Arlen, the officer with the transit agency serving Philadelphia and its suburbs, said he was blindsided by the law when he tried for run for the suburban Pennsbury school board last year.
Federal funds were not only used to train his dog, named HHynes, but also paid part of Arlen's salary. The dog is named after a New York firefighter who died in the Sept. 11 attacks.
"I was a little taken aback," said Arlen, age 45 and a policeman for 22 years. "I was trying to make a difference for my kids and kids of the school district."
Terrence Hurley, 52, a state port financial official in Albany, N.Y., was knocked out of a race for his county's legislative body last year because a dock was repaired with a $5.1 million federal stimulus grant.
"It's not like I'm hired as a clerk to administer the program," he said.

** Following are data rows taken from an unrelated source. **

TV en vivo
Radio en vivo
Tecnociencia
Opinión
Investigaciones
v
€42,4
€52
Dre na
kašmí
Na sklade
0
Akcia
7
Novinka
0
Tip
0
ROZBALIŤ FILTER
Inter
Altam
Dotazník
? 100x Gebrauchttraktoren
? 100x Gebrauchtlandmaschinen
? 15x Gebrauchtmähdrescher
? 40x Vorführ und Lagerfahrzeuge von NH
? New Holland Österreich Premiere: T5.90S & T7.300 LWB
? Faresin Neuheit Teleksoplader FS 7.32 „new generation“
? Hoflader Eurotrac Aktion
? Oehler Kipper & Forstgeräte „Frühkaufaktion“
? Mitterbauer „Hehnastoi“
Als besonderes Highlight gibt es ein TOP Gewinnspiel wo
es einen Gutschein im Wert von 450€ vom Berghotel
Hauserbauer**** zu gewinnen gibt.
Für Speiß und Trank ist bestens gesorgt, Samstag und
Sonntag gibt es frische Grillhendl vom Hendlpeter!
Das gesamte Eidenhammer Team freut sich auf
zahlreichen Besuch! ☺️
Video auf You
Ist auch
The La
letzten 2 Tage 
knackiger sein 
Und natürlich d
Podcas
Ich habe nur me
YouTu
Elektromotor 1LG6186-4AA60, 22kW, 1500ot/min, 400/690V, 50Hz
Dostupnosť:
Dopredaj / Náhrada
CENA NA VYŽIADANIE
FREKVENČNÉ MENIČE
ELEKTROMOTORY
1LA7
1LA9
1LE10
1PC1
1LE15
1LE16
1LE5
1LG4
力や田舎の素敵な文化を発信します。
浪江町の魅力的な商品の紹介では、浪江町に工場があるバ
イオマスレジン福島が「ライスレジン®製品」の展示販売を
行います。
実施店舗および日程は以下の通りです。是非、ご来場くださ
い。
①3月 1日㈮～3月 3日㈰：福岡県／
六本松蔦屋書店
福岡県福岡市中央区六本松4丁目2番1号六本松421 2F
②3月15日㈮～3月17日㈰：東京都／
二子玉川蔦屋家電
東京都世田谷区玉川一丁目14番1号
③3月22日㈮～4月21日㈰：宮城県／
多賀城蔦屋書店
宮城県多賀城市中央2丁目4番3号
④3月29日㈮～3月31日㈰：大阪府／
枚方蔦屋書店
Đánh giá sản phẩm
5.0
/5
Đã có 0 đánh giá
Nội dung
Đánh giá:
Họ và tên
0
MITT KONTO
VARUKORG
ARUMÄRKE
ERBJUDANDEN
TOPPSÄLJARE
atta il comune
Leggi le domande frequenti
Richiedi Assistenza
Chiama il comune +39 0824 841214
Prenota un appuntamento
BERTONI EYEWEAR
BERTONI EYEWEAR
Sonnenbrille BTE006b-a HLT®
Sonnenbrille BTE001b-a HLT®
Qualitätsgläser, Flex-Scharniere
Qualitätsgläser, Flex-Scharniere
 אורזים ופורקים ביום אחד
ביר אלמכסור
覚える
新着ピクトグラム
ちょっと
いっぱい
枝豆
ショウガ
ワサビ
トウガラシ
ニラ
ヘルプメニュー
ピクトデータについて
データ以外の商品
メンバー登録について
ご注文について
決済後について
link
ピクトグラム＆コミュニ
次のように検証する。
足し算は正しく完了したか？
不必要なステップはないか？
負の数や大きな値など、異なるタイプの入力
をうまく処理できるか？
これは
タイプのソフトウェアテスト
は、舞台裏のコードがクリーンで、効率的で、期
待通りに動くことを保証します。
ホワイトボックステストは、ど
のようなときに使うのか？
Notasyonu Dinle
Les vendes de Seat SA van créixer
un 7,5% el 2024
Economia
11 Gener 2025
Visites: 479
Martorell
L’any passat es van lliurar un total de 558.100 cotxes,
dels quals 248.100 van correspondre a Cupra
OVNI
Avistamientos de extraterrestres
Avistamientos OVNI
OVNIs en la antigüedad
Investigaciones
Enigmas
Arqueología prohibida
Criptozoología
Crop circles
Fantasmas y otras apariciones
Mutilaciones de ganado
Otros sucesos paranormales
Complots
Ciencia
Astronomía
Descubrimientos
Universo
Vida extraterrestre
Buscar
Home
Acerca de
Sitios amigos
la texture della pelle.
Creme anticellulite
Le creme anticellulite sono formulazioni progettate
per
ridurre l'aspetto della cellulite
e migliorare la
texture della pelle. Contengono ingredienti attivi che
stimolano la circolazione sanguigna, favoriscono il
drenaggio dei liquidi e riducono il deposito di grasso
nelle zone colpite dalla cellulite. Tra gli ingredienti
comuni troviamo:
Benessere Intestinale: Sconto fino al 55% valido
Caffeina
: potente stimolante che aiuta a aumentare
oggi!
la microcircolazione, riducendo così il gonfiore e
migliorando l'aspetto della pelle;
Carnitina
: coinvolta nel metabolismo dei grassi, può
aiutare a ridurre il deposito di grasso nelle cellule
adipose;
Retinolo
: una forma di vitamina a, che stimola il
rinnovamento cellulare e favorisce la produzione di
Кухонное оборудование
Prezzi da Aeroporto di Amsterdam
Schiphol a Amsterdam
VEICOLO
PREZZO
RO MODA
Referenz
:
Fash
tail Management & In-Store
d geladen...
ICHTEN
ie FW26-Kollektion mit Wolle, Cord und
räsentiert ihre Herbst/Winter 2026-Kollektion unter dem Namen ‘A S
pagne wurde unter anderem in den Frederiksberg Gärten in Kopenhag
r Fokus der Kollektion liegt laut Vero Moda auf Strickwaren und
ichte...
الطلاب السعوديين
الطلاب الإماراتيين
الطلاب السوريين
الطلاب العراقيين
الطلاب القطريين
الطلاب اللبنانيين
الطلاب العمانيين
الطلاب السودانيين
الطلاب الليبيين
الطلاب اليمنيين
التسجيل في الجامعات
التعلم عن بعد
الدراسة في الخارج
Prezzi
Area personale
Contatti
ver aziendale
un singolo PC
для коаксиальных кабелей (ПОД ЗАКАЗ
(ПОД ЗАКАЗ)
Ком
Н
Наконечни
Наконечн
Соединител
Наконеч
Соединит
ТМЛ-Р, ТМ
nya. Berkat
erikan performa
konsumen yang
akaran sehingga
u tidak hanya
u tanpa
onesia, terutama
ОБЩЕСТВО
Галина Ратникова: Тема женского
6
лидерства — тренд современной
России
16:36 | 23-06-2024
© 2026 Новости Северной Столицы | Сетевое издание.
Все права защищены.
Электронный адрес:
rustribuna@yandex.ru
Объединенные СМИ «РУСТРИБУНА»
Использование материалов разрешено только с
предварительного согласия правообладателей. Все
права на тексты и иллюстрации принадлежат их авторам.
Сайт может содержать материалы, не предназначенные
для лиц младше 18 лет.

Hurley said he tried to get his wife's name on the ballot to replace his but was told by election officials it was too late.
Sheriff Don Schneider, of Charlevoix County, Mich., had a better result. He was investigated by the Office of Special Counsel and was allowed to run in 2008 for the office he now holds.
At the time he was undersheriff. He gave up authority over personnel and spending when he decided to run and quit playing a decision-making role. The special counsel's office ruled he could run, Schneider said.
"The act is being used by opponents to try and destroy the other side," he said. In his election, he added, "a number of people saw through the cloud."